### RECORDS PROVIDED
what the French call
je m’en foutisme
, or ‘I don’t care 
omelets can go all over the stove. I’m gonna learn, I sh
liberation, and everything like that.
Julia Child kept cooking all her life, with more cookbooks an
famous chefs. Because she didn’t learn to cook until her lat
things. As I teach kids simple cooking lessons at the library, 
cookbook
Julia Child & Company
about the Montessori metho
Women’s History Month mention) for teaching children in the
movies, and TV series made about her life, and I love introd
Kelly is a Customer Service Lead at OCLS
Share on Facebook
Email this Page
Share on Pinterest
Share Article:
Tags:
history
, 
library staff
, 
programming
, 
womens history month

---

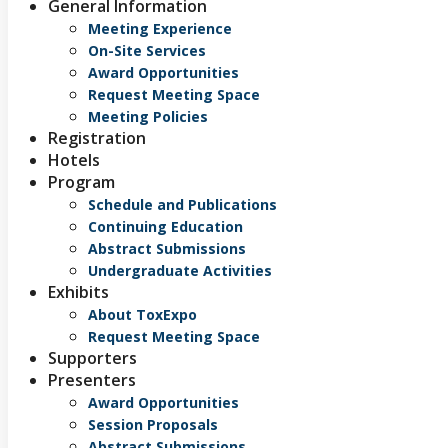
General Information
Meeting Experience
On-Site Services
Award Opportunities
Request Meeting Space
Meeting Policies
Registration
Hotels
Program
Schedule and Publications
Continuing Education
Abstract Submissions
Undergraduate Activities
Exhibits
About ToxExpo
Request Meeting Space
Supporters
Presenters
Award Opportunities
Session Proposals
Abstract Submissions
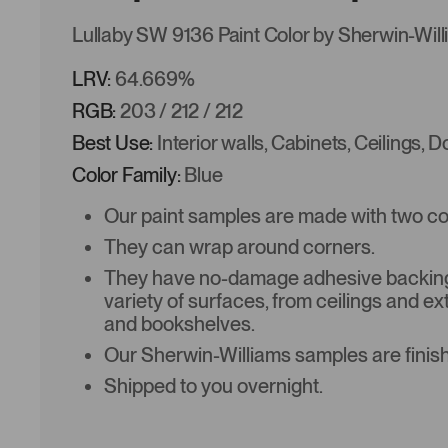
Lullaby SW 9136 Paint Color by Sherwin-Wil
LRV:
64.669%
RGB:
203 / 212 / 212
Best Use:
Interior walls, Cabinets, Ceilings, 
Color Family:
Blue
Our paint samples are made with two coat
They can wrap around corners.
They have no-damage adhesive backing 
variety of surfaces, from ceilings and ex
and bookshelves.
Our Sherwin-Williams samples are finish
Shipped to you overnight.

### TASK TO CARRY OUT
Your task is to copy each line of the data above that holds "learn".

### RESPONSE BOX
omelets can go all over the stove. I’m gonna learn, I sh
famous chefs. Because she didn’t learn to cook until her lat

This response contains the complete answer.